Reproduce every line of the data below, changing nothing.
<<<<
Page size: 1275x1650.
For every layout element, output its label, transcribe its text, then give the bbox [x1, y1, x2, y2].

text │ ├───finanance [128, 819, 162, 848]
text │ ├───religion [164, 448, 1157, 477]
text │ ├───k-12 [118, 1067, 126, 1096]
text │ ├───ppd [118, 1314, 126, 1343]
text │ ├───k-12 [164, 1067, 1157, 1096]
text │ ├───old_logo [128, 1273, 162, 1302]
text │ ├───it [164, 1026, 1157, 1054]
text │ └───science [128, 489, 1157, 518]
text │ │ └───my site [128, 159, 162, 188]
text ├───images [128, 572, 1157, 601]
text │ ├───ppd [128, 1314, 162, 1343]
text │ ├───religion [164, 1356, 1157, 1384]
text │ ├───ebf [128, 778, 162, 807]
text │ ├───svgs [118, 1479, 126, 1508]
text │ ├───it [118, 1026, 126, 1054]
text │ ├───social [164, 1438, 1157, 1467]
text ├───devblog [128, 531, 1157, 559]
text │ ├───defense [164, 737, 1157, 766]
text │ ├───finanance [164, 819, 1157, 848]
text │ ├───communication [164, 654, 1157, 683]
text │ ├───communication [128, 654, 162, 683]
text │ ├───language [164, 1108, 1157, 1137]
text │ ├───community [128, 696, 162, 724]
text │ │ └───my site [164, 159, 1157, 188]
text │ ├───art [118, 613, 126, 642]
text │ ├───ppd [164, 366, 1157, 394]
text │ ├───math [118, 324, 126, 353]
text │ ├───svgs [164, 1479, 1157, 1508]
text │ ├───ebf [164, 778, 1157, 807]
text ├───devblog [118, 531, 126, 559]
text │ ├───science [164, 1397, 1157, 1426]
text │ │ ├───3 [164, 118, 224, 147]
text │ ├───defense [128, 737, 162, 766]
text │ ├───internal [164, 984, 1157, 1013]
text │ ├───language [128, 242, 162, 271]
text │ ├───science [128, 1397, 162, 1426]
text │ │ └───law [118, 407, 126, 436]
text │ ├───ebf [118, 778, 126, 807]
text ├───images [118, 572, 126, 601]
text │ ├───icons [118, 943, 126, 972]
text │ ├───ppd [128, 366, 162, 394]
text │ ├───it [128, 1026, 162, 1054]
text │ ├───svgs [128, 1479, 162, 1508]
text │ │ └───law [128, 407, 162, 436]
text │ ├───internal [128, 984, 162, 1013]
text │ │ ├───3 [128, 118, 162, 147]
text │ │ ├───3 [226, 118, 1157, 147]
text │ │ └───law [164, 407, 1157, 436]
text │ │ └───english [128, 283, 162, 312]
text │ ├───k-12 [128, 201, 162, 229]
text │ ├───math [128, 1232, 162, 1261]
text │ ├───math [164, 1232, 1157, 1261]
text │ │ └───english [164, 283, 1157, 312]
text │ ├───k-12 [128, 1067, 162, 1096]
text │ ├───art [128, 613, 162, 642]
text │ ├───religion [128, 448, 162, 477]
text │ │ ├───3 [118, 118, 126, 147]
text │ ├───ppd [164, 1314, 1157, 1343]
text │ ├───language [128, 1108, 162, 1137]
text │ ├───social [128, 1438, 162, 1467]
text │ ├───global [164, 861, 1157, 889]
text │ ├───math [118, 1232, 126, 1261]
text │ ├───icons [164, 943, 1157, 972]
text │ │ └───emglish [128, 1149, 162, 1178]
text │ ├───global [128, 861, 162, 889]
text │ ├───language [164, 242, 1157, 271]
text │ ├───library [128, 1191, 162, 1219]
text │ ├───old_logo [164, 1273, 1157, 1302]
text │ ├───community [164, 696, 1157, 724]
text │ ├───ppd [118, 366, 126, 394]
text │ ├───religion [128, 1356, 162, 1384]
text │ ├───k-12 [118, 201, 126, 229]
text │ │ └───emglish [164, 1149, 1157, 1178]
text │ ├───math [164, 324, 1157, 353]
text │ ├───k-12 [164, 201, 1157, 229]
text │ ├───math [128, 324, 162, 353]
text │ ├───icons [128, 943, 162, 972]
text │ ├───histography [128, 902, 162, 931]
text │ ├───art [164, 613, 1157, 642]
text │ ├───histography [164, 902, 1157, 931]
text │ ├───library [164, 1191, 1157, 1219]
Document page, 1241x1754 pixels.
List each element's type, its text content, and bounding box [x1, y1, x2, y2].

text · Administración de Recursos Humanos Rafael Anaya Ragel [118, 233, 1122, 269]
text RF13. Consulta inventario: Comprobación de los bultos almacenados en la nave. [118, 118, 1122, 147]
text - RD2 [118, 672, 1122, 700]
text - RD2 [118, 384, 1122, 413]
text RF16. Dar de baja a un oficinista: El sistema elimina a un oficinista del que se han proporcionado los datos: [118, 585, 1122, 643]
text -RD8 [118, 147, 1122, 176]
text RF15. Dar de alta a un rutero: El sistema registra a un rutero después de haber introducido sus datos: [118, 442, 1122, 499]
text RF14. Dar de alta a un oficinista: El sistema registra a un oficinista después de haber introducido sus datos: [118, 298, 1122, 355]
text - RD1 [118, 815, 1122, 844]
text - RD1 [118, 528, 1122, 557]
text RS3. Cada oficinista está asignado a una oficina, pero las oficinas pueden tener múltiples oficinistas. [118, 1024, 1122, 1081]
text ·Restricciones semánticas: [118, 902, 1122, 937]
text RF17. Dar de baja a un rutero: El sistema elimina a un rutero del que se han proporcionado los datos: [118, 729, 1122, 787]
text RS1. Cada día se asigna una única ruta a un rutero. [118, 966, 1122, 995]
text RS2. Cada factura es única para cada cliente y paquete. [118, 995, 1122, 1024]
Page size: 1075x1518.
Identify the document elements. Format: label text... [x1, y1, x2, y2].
>>>>
Answer to the exercise ::
Page size: 1275x1650.
For every layout element, output its label, transcribe its text, then give the bbox [x1, y1, x2, y2].

text │ ├───finanance [128, 819, 162, 848]
text │ ├───religion [164, 448, 1157, 477]
text │ ├───k-12 [118, 1067, 126, 1096]
text │ ├───ppd [118, 1314, 126, 1343]
text │ ├───k-12 [164, 1067, 1157, 1096]
text │ ├───old_logo [128, 1273, 162, 1302]
text │ ├───it [164, 1026, 1157, 1054]
text │ └───science [128, 489, 1157, 518]
text │ │ └───my site [128, 159, 162, 188]
text ├───images [128, 572, 1157, 601]
text │ ├───ppd [128, 1314, 162, 1343]
text │ ├───religion [164, 1356, 1157, 1384]
text │ ├───ebf [128, 778, 162, 807]
text │ ├───svgs [118, 1479, 126, 1508]
text │ ├───it [118, 1026, 126, 1054]
text │ ├───social [164, 1438, 1157, 1467]
text ├───devblog [128, 531, 1157, 559]
text │ ├───defense [164, 737, 1157, 766]
text │ ├───finanance [164, 819, 1157, 848]
text │ ├───communication [164, 654, 1157, 683]
text │ ├───communication [128, 654, 162, 683]
text │ ├───language [164, 1108, 1157, 1137]
text │ ├───community [128, 696, 162, 724]
text │ │ └───my site [164, 159, 1157, 188]
text │ ├───art [118, 613, 126, 642]
text │ ├───ppd [164, 366, 1157, 394]
text │ ├───math [118, 324, 126, 353]
text │ ├───svgs [164, 1479, 1157, 1508]
text │ ├───ebf [164, 778, 1157, 807]
text ├───devblog [118, 531, 126, 559]
text │ ├───science [164, 1397, 1157, 1426]
text │ │ ├───3 [164, 118, 224, 147]
text │ ├───defense [128, 737, 162, 766]
text │ ├───internal [164, 984, 1157, 1013]
text │ ├───language [128, 242, 162, 271]
text │ ├───science [128, 1397, 162, 1426]
text │ │ └───law [118, 407, 126, 436]
text │ ├───ebf [118, 778, 126, 807]
text ├───images [118, 572, 126, 601]
text │ ├───icons [118, 943, 126, 972]
text │ ├───ppd [128, 366, 162, 394]
text │ ├───it [128, 1026, 162, 1054]
text │ ├───svgs [128, 1479, 162, 1508]
text │ │ └───law [128, 407, 162, 436]
text │ ├───internal [128, 984, 162, 1013]
text │ │ ├───3 [128, 118, 162, 147]
text │ │ ├───3 [226, 118, 1157, 147]
text │ │ └───law [164, 407, 1157, 436]
text │ │ └───english [128, 283, 162, 312]
text │ ├───k-12 [128, 201, 162, 229]
text │ ├───math [128, 1232, 162, 1261]
text │ ├───math [164, 1232, 1157, 1261]
text │ │ └───english [164, 283, 1157, 312]
text │ ├───k-12 [128, 1067, 162, 1096]
text │ ├───art [128, 613, 162, 642]
text │ ├───religion [128, 448, 162, 477]
text │ │ ├───3 [118, 118, 126, 147]
text │ ├───ppd [164, 1314, 1157, 1343]
text │ ├───language [128, 1108, 162, 1137]
text │ ├───social [128, 1438, 162, 1467]
text │ ├───global [164, 861, 1157, 889]
text │ ├───math [118, 1232, 126, 1261]
text │ ├───icons [164, 943, 1157, 972]
text │ │ └───emglish [128, 1149, 162, 1178]
text │ ├───global [128, 861, 162, 889]
text │ ├───language [164, 242, 1157, 271]
text │ ├───library [128, 1191, 162, 1219]
text │ ├───old_logo [164, 1273, 1157, 1302]
text │ ├───community [164, 696, 1157, 724]
text │ ├───ppd [118, 366, 126, 394]
text │ ├───religion [128, 1356, 162, 1384]
text │ ├───k-12 [118, 201, 126, 229]
text │ │ └───emglish [164, 1149, 1157, 1178]
text │ ├───math [164, 324, 1157, 353]
text │ ├───k-12 [164, 201, 1157, 229]
text │ ├───math [128, 324, 162, 353]
text │ ├───icons [128, 943, 162, 972]
text │ ├───histography [128, 902, 162, 931]
text │ ├───art [164, 613, 1157, 642]
text │ ├───histography [164, 902, 1157, 931]
text │ ├───library [164, 1191, 1157, 1219]
Document page, 1241x1754 pixels.
List each element's type, its text content, and bounding box [x1, y1, x2, y2].

text · Administración de Recursos Humanos Rafael Anaya Ragel [118, 233, 1122, 269]
text RF13. Consulta inventario: Comprobación de los bultos almacenados en la nave. [118, 118, 1122, 147]
text - RD2 [118, 672, 1122, 700]
text - RD2 [118, 384, 1122, 413]
text RF16. Dar de baja a un oficinista: El sistema elimina a un oficinista del que se han proporcionado los datos: [118, 585, 1122, 643]
text -RD8 [118, 147, 1122, 176]
text RF15. Dar de alta a un rutero: El sistema registra a un rutero después de haber introducido sus datos: [118, 442, 1122, 499]
text RF14. Dar de alta a un oficinista: El sistema registra a un oficinista después de haber introducido sus datos: [118, 298, 1122, 355]
text - RD1 [118, 815, 1122, 844]
text - RD1 [118, 528, 1122, 557]
text RS3. Cada oficinista está asignado a una oficina, pero las oficinas pueden tener múltiples oficinistas. [118, 1024, 1122, 1081]
text ·Restricciones semánticas: [118, 902, 1122, 937]
text RF17. Dar de baja a un rutero: El sistema elimina a un rutero del que se han proporcionado los datos: [118, 729, 1122, 787]
text RS1. Cada día se asigna una única ruta a un rutero. [118, 966, 1122, 995]
text RS2. Cada factura es única para cada cliente y paquete. [118, 995, 1122, 1024]
Page size: 1075x1518.
Identify the document elements. Format: label text... [x1, y1, x2, y2].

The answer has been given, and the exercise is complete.